My son had his spring chorus concert this past week. One of the songs played by the band was an orchestral arrangement of Psalm 42. Do you know the psalm? It reads, in part "...my soul cries for You, O God; my soul thirsts for God, My tears have been my food day and night; Why so downcast, my soul, why disquieted within me? Have hope in God; I will yet praise Him, my ever-present help, my God"

As I was listening to the music, I couldn't help but think this was the perfect song, the perfect psalm, for this week.

America this week was exhausting. Reading the news this week was especially exhausting. To quote Elon Musk, I'm just trying to think about the future and not be sad. But Missouri. And Georgia. And Alabama. Oy. When Pat Robertson says you've gone too far, well, need I say more? 

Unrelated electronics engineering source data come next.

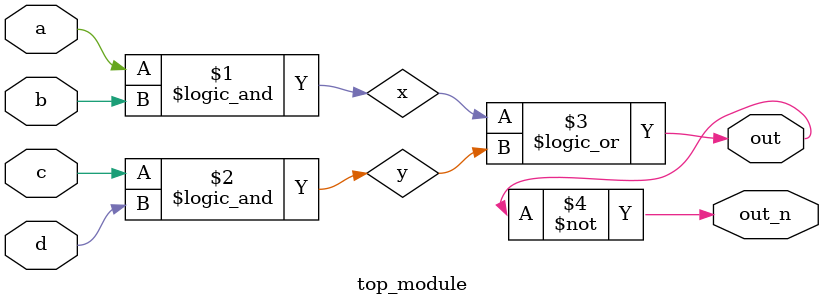
<source format=v>
module top_module (
    input  wire  a,
    input  wire  b,
    input  wire  c,
    input  wire  d,
    output wire  out,
    output wire  out_n
);
    wire x, y;
    assign x = a && b;
    assign y = c && d;
    assign out = x || y;
    assign out_n = ~out;
endmodule

</source>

I have gone through this week with a profound sense that we are failing women. That we as a nation are failing to protect women's bodily liberty, to protect the rights of the individual. Watching the lawmakers in these states trip over each other (and basic science) to violate women's integrity has been astounding, and heartbreaking, and terrifying.


And not just women. Let's be clear, what is happening in Alabama, and Missouri, and Georgia, and Ohio, is not the passing of laws that affirm life. They are acts of unabashed cruelty. They are not acts of love for potential children, because those same lawmakers are quite content to abandon said children once they have emerged into the world, especially if that child is brown, or gay, or poor, or non-Christian. No, these are not acts of love; these are actions that cause any person of good conscience to lament as our psalmist laments. These are acts of profanity, acts that defile the idea that all of us are created in God's image. The lawmakers who insist on such laws can use God's name all they want; they use that name in vain.

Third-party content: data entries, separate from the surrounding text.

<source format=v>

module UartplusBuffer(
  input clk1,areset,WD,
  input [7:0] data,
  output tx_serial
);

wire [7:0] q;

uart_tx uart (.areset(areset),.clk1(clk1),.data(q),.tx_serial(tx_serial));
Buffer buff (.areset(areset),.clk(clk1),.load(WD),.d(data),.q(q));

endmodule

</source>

Cantor Flynn just chanted beautifully, as always, from parashat Emor, and she quotes from the text: You may not profane God's holy name. Some commentators connect this text with the commandment to recite the Kedusha in the context of community. In that discussion, in the Talmud, we learn that If one says 'Amen, yehei shemei rabbah' with all of his strength [i.e., with all of his intent], even if there is a trace of heresy in him, he is forgiven."

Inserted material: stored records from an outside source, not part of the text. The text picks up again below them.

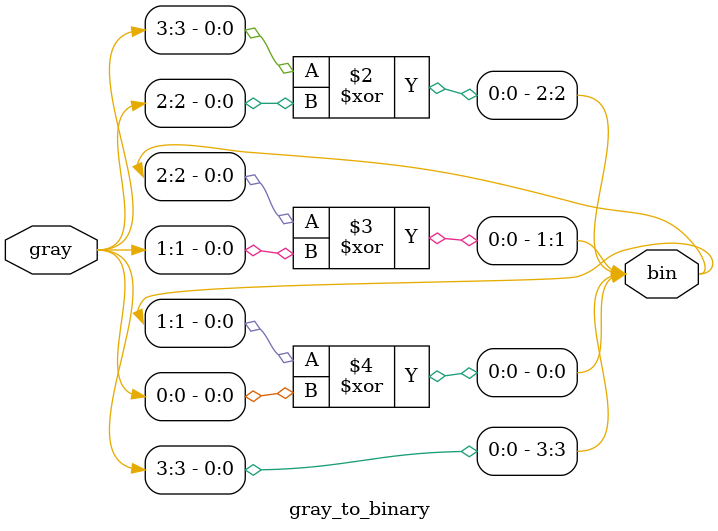
<source format=v>
module gray_to_binary (
    input  [3:0] gray,   // 4-bit Gray code input
    output reg [3:0] bin // 4-bit Binary output (declared as reg for procedural assignment)
);

    always @(*) begin
        // The binary MSB is equal to the Gray MSB
        bin[3] = gray[3];
        
        // Each subsequent binary bit is the XOR of the 
        // current Gray bit and the previous binary bit
        bin[2] = bin[3] ^ gray[2];
        bin[1] = bin[2] ^ gray[1];
        bin[0] = bin[1] ^ gray[0];
    end

endmodule

</source>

That is a powerful idea. That the act of saying this prayer with full intent and strength is transformative. Which is good, because we're going to need all of our intent and strength. We cannot be asleep any longer. Our task is to sanctify God's name, and to recommit ourselves to justice. Yes, we must lament, we must cry out. We must weep. We can give ourselves space to doubt and fear. And then we must act. We have to make those phone calls; to our national leaders, to our state leaders. We must give whatever we can to support organizations on the ground fighting these unjust laws. We must listen deeply and carefully to the stories of women who have found themselves suffering due to this kind of injustice. We must do this, because failure to do so would be a profanity in and of itself. Yehei shemei rabbah -- we commit ourselves to God's greatness, God's holiness, by doing the justice work that is needed in this broken world. May it be enough. Amen.